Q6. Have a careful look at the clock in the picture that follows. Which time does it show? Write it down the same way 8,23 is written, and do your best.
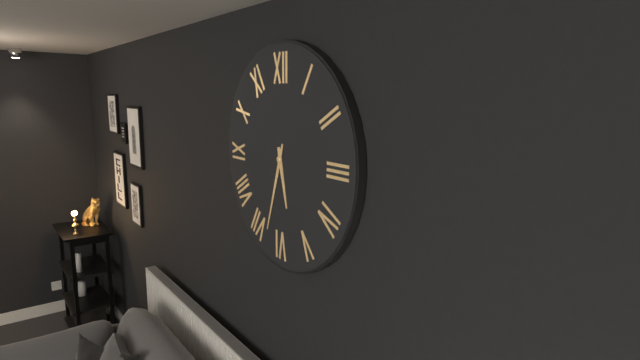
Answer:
5,33
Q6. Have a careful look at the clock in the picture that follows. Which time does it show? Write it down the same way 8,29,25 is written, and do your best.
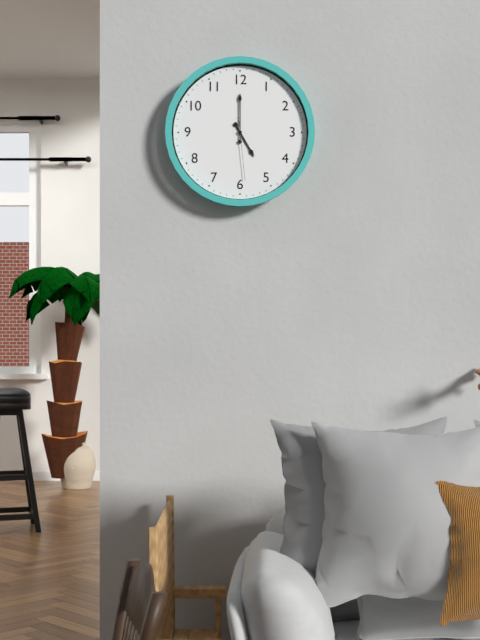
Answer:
5,00,29
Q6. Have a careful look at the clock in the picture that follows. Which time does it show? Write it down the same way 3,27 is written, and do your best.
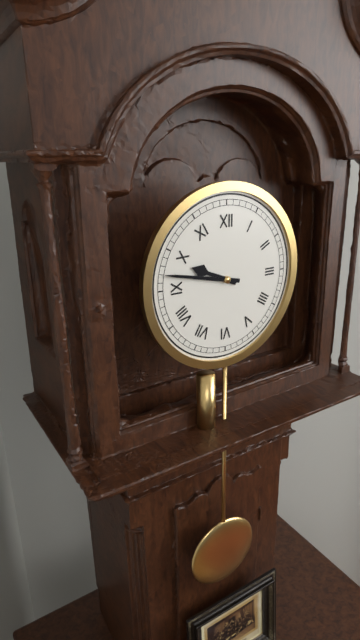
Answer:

AIM OF THE EXERCISE:
Copy the data word for word, starting with the line that contains "3,27 is written, and do your best." and continuing through the end of the data, but omit the picture.

SOLUTION TO THE EXERCISE:
Q6. Have a careful look at the clock in the picture that follows. Which time does it show? Write it down the same way 3,27 is written, and do your best.
Answer:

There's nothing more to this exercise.